== Passage extrait ==
Plateforme LOGIPREST à St Parpaing de Crau

Lettre envoyée au CODERST (Conseil de l’Environnement et des Risques sanitaires et technologiques) à propos du projet de plateforme logistique Logiprest à St Martin de Crau.

 

Par le présent courrier, nous avons l’honneur de vous adresser l’avis des associations NACICCA, AGIR POUR LA CRAU et UDVN 13 concernant le projet de la société Logiprest sur la commune de Saint-Martin-de-Crau.

  

Sur la non conformité du projet

 

La commune de Saint-Martin-de-Crau possède un parc éolien situé au lieu-dit « Mas de Leuze ». Il est composé de 9 machines mises en service en mai 2008. Depuis la loi du 12 juillet 2010 portant engagement national pour l’environnement, les éoliennes relèvent du régime des ICPE (Décret n°2011-984 du 23 août 2011). L’arrêté du 26 août 2011[1] vient préciser les dispositions générales relatives aux parcs éoliens soumises à autorisation. Il fixe, entre autres, des distances minimales d’implantation : 500 mètres de toute construction à usage d’habitation, de tout immeuble habité ou de toute zone destinée à l’habitation et 300 mètres d’une installation nucléaire de base ou d’une ICPE. Or, l’étude d’impact de la société Logiprest mentionne que le parc éolien se situe à 220 mètres à l’ouest des installations prévues. Le site d’implantation choisi n’est donc pas conforme à cet arrêté.

 
 

Sur de la qualité de l’air

 

La commune de Saint Martin de Crau est une commune déjà sensible d’un point de vu de la qualité de l’air. En effet, selon le site Emiprox qui dresse l’inventaire des émissions en PACA en 2007, réalisé par l’association AIRPACA, les émissions d’oxydes d’azote (Nox) à Saint Martin de Crau en 2007, s’élèvent à 1081 Tonnes du à 83% par les transports routiers. Cela représente 2% des émissions départementales et presque 1% des émissions régionales de Nox. On voit également que les émissions de Particules fines PM10 s’élèvent également à 134 Tonnes dont 66% dû au transport routier. Par ailleurs, nous considérons les calculs sur la part du trafic PL liée au projet dans le total du trafic PL du territoire comme erronés. En effet, les calculs intègrent la totalité des flux d’une périmètre beaucoup plus large que la zone d’activité concernée avec :

 

  • Les flux en direction et provenance d’Arles, de l’Espagne et du Portugal
  • Les flux en direction et provenance de Salon et de l’est de l’Europe
  • Les flux en direction et provenance de Fos Soit un total de 13.141 PL. Tous ne passent pas par les zones d’Ecopole et Bois de Leuze. D’ailleurs, l’étude d’impact précise en p48 qu’il n’existe pas de données relatives au trafic global généré par les zones industrielles.

== Exercice court ==
Reprenez la lettre consacrée au projet Logiprest à Saint-Martin-de-Crau et rédigez-en la suite à partir de sa dernière phrase.

== Données fournies ==
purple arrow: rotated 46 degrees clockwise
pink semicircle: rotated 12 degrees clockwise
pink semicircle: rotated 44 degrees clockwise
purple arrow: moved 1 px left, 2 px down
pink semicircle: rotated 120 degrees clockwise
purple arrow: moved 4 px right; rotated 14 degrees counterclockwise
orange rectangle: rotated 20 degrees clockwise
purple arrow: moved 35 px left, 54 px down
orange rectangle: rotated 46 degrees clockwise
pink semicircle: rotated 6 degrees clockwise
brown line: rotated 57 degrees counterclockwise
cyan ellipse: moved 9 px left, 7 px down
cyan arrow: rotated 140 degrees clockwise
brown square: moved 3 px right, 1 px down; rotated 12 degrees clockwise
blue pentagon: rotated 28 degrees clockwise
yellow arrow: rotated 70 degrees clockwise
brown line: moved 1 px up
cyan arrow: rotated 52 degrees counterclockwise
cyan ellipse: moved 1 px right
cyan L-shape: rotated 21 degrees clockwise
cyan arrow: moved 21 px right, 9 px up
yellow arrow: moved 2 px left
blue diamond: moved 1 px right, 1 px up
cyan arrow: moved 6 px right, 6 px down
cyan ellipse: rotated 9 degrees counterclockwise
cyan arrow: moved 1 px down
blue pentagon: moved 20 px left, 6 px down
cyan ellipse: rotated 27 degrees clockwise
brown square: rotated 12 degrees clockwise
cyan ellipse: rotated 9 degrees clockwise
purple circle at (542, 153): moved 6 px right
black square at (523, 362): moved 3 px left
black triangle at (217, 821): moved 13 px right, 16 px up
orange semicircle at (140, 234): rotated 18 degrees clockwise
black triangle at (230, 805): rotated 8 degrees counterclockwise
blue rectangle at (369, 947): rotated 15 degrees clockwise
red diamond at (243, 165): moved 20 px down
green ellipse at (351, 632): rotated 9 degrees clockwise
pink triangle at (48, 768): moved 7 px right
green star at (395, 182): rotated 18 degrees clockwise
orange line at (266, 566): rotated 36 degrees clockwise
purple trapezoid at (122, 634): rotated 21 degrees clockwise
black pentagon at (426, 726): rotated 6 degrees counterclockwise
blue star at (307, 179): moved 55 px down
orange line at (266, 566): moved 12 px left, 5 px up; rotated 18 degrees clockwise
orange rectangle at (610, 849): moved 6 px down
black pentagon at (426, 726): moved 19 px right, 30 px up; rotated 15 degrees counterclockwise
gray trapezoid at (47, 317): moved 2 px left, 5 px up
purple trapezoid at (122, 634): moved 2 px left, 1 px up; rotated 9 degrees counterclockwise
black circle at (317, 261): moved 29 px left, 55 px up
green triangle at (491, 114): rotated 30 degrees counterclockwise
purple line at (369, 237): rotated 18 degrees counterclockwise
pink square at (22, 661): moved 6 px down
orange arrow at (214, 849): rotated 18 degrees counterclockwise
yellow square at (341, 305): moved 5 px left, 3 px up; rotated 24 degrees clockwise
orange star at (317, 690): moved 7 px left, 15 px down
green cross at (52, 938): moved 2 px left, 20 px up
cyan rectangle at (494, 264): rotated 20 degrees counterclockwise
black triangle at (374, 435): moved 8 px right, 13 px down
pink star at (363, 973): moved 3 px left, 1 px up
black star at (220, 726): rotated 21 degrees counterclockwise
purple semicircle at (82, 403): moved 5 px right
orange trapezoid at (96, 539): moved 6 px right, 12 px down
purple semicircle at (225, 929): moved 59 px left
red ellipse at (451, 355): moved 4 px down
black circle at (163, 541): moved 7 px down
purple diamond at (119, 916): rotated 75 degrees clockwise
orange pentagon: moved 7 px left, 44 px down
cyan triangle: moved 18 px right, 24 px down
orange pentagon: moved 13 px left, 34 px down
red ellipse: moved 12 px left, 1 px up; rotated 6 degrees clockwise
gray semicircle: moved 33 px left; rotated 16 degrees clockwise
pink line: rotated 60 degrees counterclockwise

== Résultat obtenu ==
Il n’est donc pas cohérent de comparer les 150 flux entrants et 150 flux sortants PL au niveau du projet avec ceux existants à une échelle beaucoup plus large. Ces calculs minorent fortement l’impact du projet. Ce constat vaut également pour les calculs concernant les VL. En conséquence de quoi, nous considérons comme fausse la conclusion selon laquelle l’impact de la future plate-forme logistique pourrait être qualifié de négligeable. Il n’est plus possible de continuer dans cette logique du tout routier qui conduit à l’asphyxie des populations locales. La question de la santé et du bien être, toutes les nuisances : bruit, stress, insécurité routière… nous apparaît comme d’intérêt public majeur bien avant l’intérêt d’un projet industriel particulier. Il est impératif de trouver des alternatives à la route pour mettre en place dans la zone et dans la Région entière un vrai report modal ! Militant fortement pour la mise en œuvre d’un vrai report modal et au vu de la difficulté à le mettre en œuvre sur cette zone, nous sommes donc opposés à l’implantation d’un tel entrepôt à Saint Martin de Crau ! Des plateformes multimodales embranchées au réseau ferré existent déjà, nous demandons donc que ce type d’entrepôts s’y implante en priorité. D’une manière générale, nous demandons que ces plateformes logistiques d’entreposages soient systématiquement connectées fer et/ou fluvial !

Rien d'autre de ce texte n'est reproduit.